Successful germination requires supplemental warmth and light beyond a typical windowsill. Utilizing a heat mat can raise the soil temperature to the optimal range of 70–85°F (21–29°C), significantly improving germination rates and speed. Once sprouted, seedlings need 14 to 16 hours of strong, direct light daily, necessitating the use of full-spectrum grow lights positioned just a few inches above the emerging leaves to prevent stretching.

Essential Pruning and Dormant Care

Late winter pruning is performed while deciduous plants are dormant, minimizing stress and the risk of transmitting diseases. Pruning now allows the plant to direct its energy toward healing the cuts before the spring growth flush begins. This timing is standard for many established fruit trees, including apples and pears, which benefit from shaping to maximize light penetration and air circulation within the canopy.

February is the ideal window for structural pruning of grapevines and cane-producing shrubs like raspberries and blackberries. For roses, removing old, crossing, or damaged canes stimulates vigorous new growth and improves the overall shape and bloom production. However, exercise caution with spring-flowering shrubs, such as lilacs, forsythia, and rhododendrons, which set their flower buds on the previous year’s growth; pruning them now will remove the season’s blooms.

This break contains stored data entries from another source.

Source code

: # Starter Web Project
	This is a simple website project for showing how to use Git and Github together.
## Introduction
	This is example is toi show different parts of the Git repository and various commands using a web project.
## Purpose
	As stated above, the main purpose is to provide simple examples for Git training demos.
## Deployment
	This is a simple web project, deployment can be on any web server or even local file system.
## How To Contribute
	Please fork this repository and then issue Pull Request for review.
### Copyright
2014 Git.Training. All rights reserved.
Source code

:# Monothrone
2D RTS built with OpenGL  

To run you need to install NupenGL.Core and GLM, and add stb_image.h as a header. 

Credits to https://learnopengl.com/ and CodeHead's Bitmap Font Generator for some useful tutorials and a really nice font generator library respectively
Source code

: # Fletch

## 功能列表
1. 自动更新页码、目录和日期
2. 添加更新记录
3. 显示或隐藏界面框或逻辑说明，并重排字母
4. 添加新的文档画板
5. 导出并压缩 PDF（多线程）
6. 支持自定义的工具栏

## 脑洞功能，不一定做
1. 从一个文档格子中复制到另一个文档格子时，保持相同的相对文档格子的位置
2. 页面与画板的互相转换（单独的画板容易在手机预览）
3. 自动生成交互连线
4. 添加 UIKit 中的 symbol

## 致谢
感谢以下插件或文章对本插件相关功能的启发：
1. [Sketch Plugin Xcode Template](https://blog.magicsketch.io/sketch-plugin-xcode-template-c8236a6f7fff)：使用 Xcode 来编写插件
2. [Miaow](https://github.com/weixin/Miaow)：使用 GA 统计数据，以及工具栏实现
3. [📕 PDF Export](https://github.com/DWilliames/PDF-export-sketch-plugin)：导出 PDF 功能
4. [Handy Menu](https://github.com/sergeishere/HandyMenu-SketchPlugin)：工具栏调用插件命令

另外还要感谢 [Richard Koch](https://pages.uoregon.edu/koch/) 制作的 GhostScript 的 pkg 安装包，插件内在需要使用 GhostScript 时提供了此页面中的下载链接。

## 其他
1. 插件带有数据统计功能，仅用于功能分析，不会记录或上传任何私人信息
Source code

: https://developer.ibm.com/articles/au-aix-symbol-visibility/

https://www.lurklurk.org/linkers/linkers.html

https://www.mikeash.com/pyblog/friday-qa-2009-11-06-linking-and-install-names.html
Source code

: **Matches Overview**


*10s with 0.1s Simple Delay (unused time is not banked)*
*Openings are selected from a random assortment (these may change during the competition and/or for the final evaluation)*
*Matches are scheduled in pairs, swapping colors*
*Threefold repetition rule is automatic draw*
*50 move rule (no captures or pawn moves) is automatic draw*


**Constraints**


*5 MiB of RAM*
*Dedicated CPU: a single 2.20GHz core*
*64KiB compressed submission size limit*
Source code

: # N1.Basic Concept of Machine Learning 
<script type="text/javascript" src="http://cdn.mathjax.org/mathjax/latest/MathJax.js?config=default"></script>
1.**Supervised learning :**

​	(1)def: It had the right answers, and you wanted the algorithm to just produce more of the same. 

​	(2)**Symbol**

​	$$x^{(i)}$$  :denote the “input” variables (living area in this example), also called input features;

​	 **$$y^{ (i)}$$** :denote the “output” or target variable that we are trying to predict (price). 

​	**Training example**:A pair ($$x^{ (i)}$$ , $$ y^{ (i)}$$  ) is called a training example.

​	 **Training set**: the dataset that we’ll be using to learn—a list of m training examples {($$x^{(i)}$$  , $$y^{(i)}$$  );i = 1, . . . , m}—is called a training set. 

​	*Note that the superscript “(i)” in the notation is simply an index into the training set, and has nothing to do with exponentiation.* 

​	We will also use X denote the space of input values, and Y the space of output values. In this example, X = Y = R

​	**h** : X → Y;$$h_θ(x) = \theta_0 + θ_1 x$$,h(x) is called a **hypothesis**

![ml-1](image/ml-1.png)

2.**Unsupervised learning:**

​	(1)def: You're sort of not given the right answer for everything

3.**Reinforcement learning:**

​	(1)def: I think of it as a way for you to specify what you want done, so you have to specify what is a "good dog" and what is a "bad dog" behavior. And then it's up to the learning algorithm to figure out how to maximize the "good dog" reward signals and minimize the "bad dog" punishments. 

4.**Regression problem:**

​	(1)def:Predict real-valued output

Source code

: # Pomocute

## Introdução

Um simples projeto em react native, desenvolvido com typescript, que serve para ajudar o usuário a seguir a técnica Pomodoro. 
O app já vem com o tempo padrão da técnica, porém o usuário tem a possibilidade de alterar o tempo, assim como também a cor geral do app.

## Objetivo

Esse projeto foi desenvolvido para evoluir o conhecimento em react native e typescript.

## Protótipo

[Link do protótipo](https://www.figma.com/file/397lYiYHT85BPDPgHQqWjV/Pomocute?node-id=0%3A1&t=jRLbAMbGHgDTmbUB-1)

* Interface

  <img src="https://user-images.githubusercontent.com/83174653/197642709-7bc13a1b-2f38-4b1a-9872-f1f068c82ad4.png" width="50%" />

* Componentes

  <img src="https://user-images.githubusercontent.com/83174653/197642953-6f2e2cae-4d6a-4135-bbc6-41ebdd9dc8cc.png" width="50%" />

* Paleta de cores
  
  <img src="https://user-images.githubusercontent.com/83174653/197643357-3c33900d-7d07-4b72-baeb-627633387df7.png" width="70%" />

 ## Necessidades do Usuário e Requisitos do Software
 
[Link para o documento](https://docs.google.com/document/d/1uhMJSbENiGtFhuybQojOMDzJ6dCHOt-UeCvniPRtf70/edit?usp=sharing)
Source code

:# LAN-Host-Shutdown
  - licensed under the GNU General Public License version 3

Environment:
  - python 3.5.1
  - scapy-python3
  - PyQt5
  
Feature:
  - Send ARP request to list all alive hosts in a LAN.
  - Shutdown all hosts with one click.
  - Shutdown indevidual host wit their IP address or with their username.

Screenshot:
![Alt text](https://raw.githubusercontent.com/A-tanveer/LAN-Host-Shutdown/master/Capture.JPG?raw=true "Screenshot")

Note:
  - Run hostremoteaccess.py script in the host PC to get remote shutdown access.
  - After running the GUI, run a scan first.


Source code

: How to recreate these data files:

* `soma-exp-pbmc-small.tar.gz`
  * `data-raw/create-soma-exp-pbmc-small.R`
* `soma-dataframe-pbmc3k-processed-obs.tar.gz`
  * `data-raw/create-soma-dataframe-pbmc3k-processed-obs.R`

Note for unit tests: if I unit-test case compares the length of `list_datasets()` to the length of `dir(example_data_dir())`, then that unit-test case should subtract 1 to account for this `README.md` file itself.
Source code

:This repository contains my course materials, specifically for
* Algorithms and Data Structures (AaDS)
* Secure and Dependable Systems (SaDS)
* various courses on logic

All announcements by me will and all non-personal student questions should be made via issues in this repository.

Two primary types of cuts are used during dormant pruning: heading cuts and thinning cuts. A heading cut involves removing a portion of a branch back to a bud, which encourages dense, bushy growth immediately below the cut. Conversely, a thinning cut removes an entire branch back to the main trunk or a larger limb, which opens the canopy and improves light penetration without stimulating excessive growth near the cut point.

Applying a horticultural oil spray before the buds swell is an effective method of pest management for fruit trees and ornamental shrubs. These dormant oils work by smothering the eggs and overwintering stages of common pests, such as scale insects, mites, and aphids. The application must be timed carefully during a period of warmer temperatures, above 40°F (4°C), to ensure proper coverage and avoid damage to the bark.

Late in February, where the ground has begun to thaw, certain hardy perennial clumps can be divided to rejuvenate them. Robust plants like daylilies, hostas, and ornamental grasses often benefit from being lifted and separated every few years to encourage more vigorous flowering and foliage. The division process should be done quickly to minimize root exposure before the new sections are replanted immediately.

Outdoor Bed and Tool Preparation

February is the perfect time to collect soil samples from garden beds, containers, and lawn areas for laboratory analysis. Submitting samples now ensures that the results, including pH levels and nutrient deficiencies, are available well before the planting season begins. Knowing the soil composition allows for precise, targeted amendments rather than generalized applications of lime or fertilizer.

Remove any remaining winter debris, including spent annuals, old vegetable stalks, and leaves. Clearing this detritus eliminates overwintering sites for slugs, earwigs, and fungal spores, interrupting their lifecycle before spring. If old mulch has become compacted or decomposed into a habitat for pests, it should be raked away and replaced later with fresh material.

Preparation extends to garden equipment, starting with cleaning and inspection of all hand and power tools. Shovels, trowels, and hoes should be cleaned of caked-on dirt, then sharpened to improve their cutting and digging efficiency. Applying a light coat of boiled linseed oil to wooden handles and a thin layer of machine oil to metal parts prevents rust and prolongs the life of the equipment.

Inspecting and repairing season-extending structures, such as cold frames and hoop houses, is another important task this month. Check the plastic sheeting for any tears or weak points that could compromise the temperature regulation inside. These structures need to be ready to protect early-sown, cool-weather crops like spinach and lettuce, or to harden off the seedlings that were started indoors.